◆ WHAT THIS TASK INVOLVES ◆
Rewrite the listing from the line containing "locality: Maragondong, Ligao, Albay" through the end of the listing, replacing "collectors" with "collected by" and leaving everything else unchanged. Give only those lines.

◆ THE INPUT ◆
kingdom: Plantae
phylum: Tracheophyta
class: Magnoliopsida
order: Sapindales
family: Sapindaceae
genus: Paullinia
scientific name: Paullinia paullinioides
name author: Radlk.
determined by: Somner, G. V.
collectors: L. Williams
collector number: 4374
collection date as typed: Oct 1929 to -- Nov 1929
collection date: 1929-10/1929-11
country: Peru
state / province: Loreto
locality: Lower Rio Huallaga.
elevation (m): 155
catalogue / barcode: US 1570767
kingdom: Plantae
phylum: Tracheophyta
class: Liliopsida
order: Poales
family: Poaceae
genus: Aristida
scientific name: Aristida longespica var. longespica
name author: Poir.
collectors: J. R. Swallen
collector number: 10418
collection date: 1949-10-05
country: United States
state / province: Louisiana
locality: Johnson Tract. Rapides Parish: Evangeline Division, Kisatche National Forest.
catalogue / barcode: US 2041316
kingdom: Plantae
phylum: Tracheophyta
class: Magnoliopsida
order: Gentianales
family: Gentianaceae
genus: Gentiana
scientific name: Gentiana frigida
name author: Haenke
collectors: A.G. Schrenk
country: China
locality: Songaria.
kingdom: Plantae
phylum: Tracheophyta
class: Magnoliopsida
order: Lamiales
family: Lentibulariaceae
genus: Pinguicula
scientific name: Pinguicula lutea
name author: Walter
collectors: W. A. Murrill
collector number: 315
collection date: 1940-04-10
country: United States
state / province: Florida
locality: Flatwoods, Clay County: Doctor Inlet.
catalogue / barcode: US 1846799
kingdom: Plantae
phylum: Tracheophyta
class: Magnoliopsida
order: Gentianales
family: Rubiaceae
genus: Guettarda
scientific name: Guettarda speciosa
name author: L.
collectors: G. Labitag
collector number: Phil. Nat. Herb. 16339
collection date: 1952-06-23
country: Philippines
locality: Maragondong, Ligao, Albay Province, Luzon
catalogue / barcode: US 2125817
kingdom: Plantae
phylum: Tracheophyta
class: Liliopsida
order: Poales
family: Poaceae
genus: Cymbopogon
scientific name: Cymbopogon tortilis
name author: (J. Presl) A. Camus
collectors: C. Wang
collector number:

◆ CORRECT ANSWER ◆
locality: Maragondong, Ligao, Albay Province, Luzon
catalogue / barcode: US 2125817
kingdom: Plantae
phylum: Tracheophyta
class: Liliopsida
order: Poales
family: Poaceae
genus: Cymbopogon
scientific name: Cymbopogon tortilis
name author: (J. Presl) A. Camus
collected by: C. Wang
collector number:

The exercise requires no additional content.